Kenduri Padang
bermula tale menyaru
mariwak pada setiap larik
dalam parit bersudut empat
: dusun tinggi pandan mengurai
jenang memukul canang
rapal kata menjemput roh
pada pematang yang ditinggikan
parit-parit diperdalam
gemericik air mengaliri tumpak batang padi
dalam dirimu sehampar ulayat diserahkan
kata itu menumbuh
bermiang
membulir
beberapa hampa saja
kata-kata tersusun dalam cerano
pada kunyahan sirih para tetua; ninik mamak nan berempat
dalam asuh rebana anak batino
merangkai bunga-bunga kertas sebagai mahkota; sungkun bagi tua teganai
segala yang terbaik kauhidangkan
tidak beremas, bungkal diasah
tutur pepatah mengalir di ujung lidah
kata-kata berumah dalam bahasa Ibu
memintal doa
penyaru segala baik
berpulang ke dalam diri
kemudian tahun-tahun bertanggalan
musim bertukar rupa
langkah-langkah berpaling
pematang rebah
tumpak sawah mengeras jengkal demi jengkal
ulayat terenggut darimu
menjadi jembatan yang tak mengantarkan kemana-mana
kecuali pada musim dengan nyanyian kian asing
telah layu kelopak bunga pada bingkai rotan
sungkun di tangan, kepada siapa hendak dipasangkan?
tapi, kata-kata terus menumbuh dalam dirimu
berkelindan melilit ingatan
saru-menyaru
meski lidahmu telah lama menanggalkan bahasa Ibu
Lima Puluh Kota, 2022-2024
Yeni Purnama Sari, lahir 22 Agustus di Sungai Penuh, Provinsi Jambi.

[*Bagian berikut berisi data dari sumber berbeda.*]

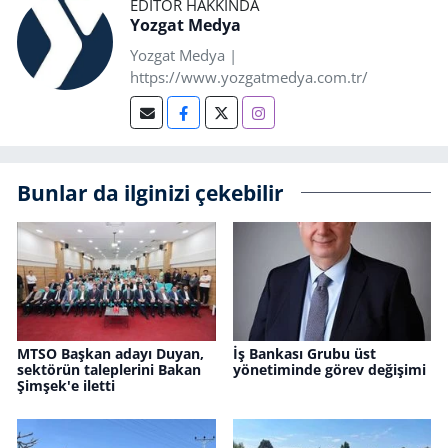
EDITÖR HAKKINDA
Yozgat Medya
Yozgat Medya |
https://www.yozgatmedya.com.tr/
Bunlar da ilginizi çekebilir
MTSO Başkan adayı Duyan,
İş Bankası Grubu üst
sektörün taleplerini Bakan
yönetiminde görev değişimi
Şimşek'e iletti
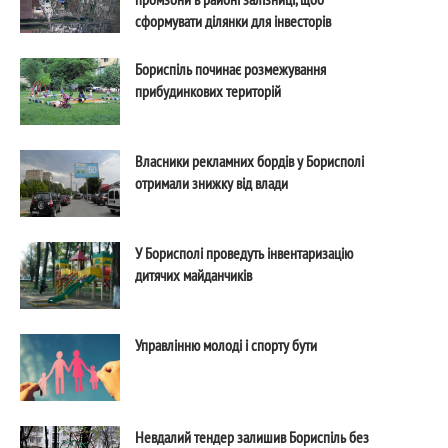
сформувати ділянки для інвесторів
Бориспіль починає розмежування
прибудинкових територій
Власники рекламних бордів у Борисполі
отримали знижку від влади
У Борисполі проведуть інвентаризацію
дитячих майданчиків
Управлінню молоді і спорту бути
Невдалий тендер залишив Бориспіль без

Menamatkan jenjang S1 di UIN Imam Bonjol Padang. Semasa kuliah, aktif di Lembaga Pers Mahasiswa “Suara Kampus” dan Teater Imambonjol. Sempat mejadi wartawan pada salah satu media di Sumatera Barat sebelum akhirnya menjadi penulis lepas. Buku puisi tunggal pertamanya, “Berumah di Kesunyian” (Jbs, 2022).